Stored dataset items
★ ★ ★ ★ ★ ★ ★
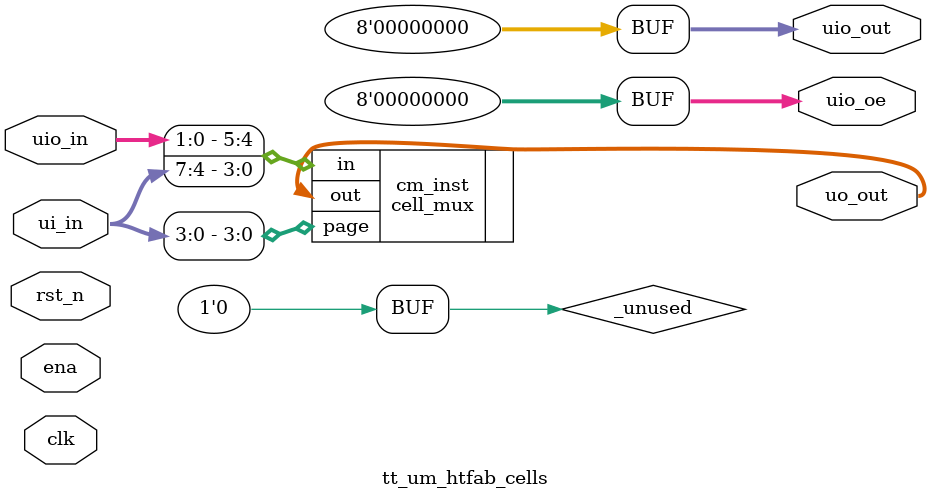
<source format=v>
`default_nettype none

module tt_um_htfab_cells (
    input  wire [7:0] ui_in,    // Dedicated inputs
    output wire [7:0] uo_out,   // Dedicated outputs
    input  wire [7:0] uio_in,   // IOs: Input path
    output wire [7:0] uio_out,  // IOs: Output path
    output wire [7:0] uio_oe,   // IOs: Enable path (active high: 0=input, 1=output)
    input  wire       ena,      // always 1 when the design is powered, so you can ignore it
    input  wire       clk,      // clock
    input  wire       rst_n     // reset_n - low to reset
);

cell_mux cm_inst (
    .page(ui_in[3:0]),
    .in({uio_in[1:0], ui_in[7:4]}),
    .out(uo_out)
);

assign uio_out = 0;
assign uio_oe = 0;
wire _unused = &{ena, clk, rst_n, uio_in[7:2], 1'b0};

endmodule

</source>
★ ★ ★ ★ ★ ★ ★
Work item: Produce a verbatim copy of every entry, excluding pictures.

Solution to the problem:
<source format=v>
`default_nettype none

module tt_um_htfab_cells (
    input  wire [7:0] ui_in,    // Dedicated inputs
    output wire [7:0] uo_out,   // Dedicated outputs
    input  wire [7:0] uio_in,   // IOs: Input path
    output wire [7:0] uio_out,  // IOs: Output path
    output wire [7:0] uio_oe,   // IOs: Enable path (active high: 0=input, 1=output)
    input  wire       ena,      // always 1 when the design is powered, so you can ignore it
    input  wire       clk,      // clock
    input  wire       rst_n     // reset_n - low to reset
);

cell_mux cm_inst (
    .page(ui_in[3:0]),
    .in({uio_in[1:0], ui_in[7:4]}),
    .out(uo_out)
);

assign uio_out = 0;
assign uio_oe = 0;
wire _unused = &{ena, clk, rst_n, uio_in[7:2], 1'b0};

endmodule

</source>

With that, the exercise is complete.